Monday
Ah, a political ad that hits my sweet spot: Joe Biden reading a Seamus Heaney poem. The poem, which Bill Clinton also read when helping negotiate the peace in Northern Ireland, is taken from Heaney’s play The Cure of Troy.
Significantly at this time of Covid, the play itself is a verse translation of the Sophocles play Philoctetes, which addresses the challenges of empathy in response to illness. I’ve written about how philosopher Nussbaum uses Sophocles’s play to illustrate how literature can turn us into better human beings.
The play is about the attempt to woo back the embittered Greek archer Philoctetes, without whose skills the Trojan war cannot be won. The Greeks have earlier abandoned Philoctetes on an island because of his noxious wound, and the play compares reconciliation approaches, Odysseus’s cynical instrumentalism or Neoptolemus’s youthful and principled idealism. Ultimately the young man’s care for Philoctetes proves more effective than Odysseus’s trickery, and the archer rejoins the Greeks.

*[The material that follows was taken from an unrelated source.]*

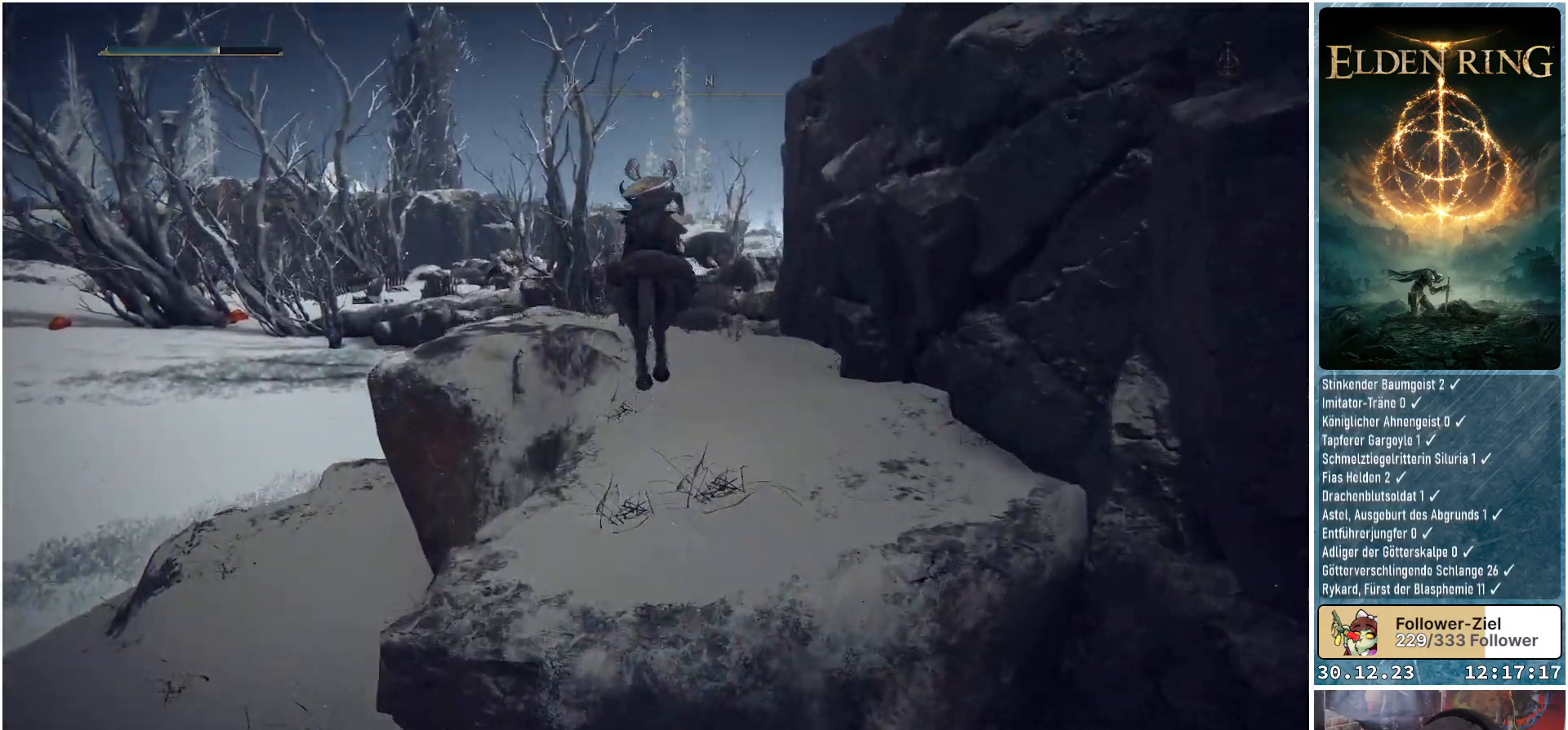
{"buttons": [], "left_stick": "up", "right_stick": "down-right", "events": [[150, "right_stick", "center"], [434, "right_stick", "down"], [484, "right_stick", "down-right"]]}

Given Biden’s own refusal to succumb to heart-rending loss, we can see why the poem speaks to him. Add in the danger of becoming numb to over 230,000 Covid deaths, and we can see why the vice president would resonate to the line, “They get hurt and get hard.” Suffering people can even become sadistic (“they torture one another”), applauding a president who tears children away from their mothers and eggs on brutal police and white supremacists.
Yet if history often appears hopeless (“Don’t hope on the side of the grave”), it also offers us moments when it appears to rhyme with hope. “Once in a lifetime,” Heaney writes, “the longed for tidal wave of justice can rise up.” According to Irish write Darach Ó Séaghdha in a fine article on the poem, the play was written about Nelson Mandela’s release from Robben Island and is “stacked with unmistakable allusions to the contemporary situations in South Africa and Northern Ireland.”

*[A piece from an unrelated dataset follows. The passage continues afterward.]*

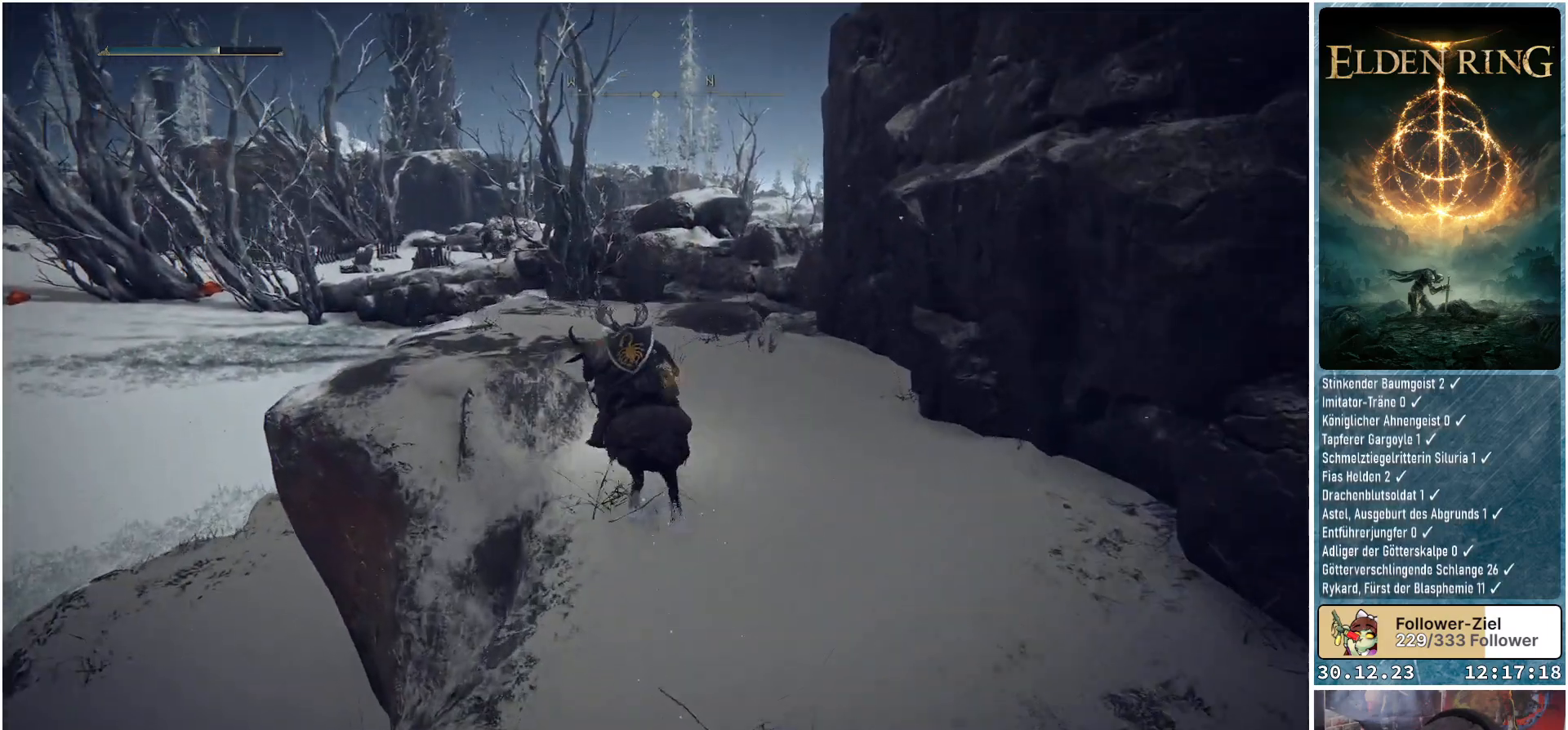
{"buttons": [], "left_stick": "up-left", "right_stick": "down-right", "events": [[450, "left_stick", "up-left"]]}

With such bright historical examples in mind, Heaney’s poem gives us permission to hope in miracles. In fact, such hope can result in “self-healing,” building on itself to become a self-fulfilling prophecy. Here’s the poem:
The Cure of Troy Human beings suffer. They torture one another. They get hurt and get hard. No poem or play or song Can fully right a wrong Inflicted and endured. The innocent in gaols Beat on their bars together. A hunger-striker's father Stands in the graveyard dub. The police widow iin veils Faints at the funeral home. History says, “Don’t hope On the side of the grave,” But then, once in a lifetime The longed for tidal wave Of justice can rise up And hope and history rhyme. So hope for a great sea-change On the far side of revenge. Believe that a further shore Is reachable from here. Believe in miracles. And cures and healing wells. Call miracle self-healing, The utter self revealing Double-take of feeling. If there’s fire on the mountain And lightning and storm And a god speaks from the sky That means someone is hearing The outcry and the birth-cry Of new life at its term. It means once in a lifetime That justice can rise up And hope and history rhyme.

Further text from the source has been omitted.